PLANS to build a couple of ground-breaking plasma gasification energy-from-waste plants in Teeside have been scrapped, seemingly because of challenges with the technology.
The announcement came in March and follows a decision to halt construction of the plants in November last year. Pennsylvania based Air Products, the firm behind the development, cited difficulties with the first of the two 50 MW plants, which had been undergoing tests before the work was brought to a halt. These apparently highlighted “additional design and operational challenges” that would have required significant cost and time to overcome.
The 4 March announcement was to the effect that the firm will be discontinuing its Energy-from-Waste silo completely, to focus on its core business of Industrial Gases.
Good PR but not yet workable?
Although relatively undeveloped for waste feedstocks, gasification looks to have many advantages over traditional thermal treatment, and is unencumbered by the public opposition that often dogs plant proposals involving the latter technology, at least in the UK and US.
One unusual possibility that had been discussed in connection with the Teeside plants was that of generating renewable hydrogen for commercial use, such as with public transport projects.
However the technology is relatively new. The plant being built at Port Clarence, near Hartlepool, was to use advanced plasma gasification technology, employing extremely high temperatures to convert waste into syngas, which could then be used to power gas turbine driven generators and generate baseload electricity.
Air Product’s decision to discontinue development entails a write-off of around £770 million for the firm and has resulted in 700 job losses.
Union blames firm
A press release from the GMB union blamed “incompetence” on the part of the firm. “Both Tees Valley energy from waste projects, TV1 and TV2, have provided employment for the region but the inability of Air Products to purchase the right, proven technology and then its reported incompetence at rectifying the design flaws has now resulted in both plants being potentially scrapped”.

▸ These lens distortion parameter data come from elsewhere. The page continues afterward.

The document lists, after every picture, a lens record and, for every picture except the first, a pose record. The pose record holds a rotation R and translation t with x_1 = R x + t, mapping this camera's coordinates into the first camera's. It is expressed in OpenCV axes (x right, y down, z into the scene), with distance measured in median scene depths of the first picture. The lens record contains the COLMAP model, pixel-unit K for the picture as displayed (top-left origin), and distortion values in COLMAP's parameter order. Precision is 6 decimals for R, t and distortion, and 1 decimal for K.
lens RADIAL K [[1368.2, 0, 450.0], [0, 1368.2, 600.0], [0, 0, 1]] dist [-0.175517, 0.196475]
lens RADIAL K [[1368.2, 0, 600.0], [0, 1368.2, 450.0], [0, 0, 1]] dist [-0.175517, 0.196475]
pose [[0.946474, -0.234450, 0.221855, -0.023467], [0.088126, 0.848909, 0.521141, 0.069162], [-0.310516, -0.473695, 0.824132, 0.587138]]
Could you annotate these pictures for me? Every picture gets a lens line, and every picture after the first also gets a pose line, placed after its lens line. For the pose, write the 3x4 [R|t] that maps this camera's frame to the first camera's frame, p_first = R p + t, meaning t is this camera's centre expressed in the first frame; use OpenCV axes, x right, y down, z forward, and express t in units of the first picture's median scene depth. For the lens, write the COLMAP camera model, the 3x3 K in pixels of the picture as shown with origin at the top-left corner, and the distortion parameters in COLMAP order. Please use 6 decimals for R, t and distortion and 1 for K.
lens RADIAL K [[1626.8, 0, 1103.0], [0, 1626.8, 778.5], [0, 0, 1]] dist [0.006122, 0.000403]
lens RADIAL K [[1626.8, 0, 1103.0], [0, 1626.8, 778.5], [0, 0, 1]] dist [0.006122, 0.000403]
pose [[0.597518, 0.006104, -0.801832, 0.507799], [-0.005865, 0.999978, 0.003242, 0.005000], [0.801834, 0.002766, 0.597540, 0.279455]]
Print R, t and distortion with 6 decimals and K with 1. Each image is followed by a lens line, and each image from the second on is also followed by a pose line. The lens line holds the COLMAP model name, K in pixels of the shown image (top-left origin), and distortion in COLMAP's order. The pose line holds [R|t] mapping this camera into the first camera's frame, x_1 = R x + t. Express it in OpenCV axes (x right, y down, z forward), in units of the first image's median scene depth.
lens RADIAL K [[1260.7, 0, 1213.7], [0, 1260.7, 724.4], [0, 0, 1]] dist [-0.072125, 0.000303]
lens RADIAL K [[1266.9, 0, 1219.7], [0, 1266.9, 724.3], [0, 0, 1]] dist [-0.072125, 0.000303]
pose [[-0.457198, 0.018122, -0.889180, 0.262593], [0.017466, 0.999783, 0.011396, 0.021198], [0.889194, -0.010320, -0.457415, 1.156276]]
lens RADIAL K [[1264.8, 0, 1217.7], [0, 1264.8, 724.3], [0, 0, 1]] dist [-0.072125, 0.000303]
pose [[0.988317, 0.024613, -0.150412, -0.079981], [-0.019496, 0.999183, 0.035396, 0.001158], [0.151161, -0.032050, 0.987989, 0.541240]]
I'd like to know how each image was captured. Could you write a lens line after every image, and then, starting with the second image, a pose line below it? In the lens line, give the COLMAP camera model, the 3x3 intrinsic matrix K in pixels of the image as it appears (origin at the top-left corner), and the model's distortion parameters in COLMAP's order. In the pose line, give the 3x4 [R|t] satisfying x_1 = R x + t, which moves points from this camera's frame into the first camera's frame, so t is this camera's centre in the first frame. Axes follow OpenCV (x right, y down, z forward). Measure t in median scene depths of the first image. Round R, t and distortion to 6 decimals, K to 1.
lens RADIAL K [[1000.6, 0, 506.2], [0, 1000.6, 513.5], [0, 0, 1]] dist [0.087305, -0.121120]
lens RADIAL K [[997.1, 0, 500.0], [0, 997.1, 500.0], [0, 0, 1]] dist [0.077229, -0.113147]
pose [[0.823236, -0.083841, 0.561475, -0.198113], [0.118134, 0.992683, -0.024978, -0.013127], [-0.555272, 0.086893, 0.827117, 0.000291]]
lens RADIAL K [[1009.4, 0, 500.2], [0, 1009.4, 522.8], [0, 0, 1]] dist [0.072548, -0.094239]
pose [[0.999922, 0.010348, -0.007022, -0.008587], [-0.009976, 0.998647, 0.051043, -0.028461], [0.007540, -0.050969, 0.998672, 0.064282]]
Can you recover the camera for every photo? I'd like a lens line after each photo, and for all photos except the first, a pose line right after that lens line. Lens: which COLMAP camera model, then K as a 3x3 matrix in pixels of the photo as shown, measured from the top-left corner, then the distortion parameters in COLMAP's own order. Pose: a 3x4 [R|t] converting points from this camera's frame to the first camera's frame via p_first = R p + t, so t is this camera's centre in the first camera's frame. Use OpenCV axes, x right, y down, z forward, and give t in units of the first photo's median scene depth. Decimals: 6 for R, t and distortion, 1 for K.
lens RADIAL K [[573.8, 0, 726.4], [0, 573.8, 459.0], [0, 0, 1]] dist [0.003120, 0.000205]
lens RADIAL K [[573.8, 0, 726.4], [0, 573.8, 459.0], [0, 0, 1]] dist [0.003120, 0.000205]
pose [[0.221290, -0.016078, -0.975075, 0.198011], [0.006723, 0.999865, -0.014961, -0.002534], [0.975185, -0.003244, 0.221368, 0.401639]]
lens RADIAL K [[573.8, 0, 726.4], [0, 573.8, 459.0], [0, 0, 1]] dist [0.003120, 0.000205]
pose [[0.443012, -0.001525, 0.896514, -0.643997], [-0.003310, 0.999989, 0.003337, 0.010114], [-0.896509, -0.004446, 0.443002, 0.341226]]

“The knock-on effect is going to deny work for the local supply chain and jobs for local people in both running the plants and maintaining them. You couldn’t invent a story like this if you tried”.
RDF producer Impetus Waste Management has said the decision will not affect its own operations in Teeside. IWM has been exporting to continental Europe since last year, a change of strategy intended to protect the firm from a possible Air Products closure.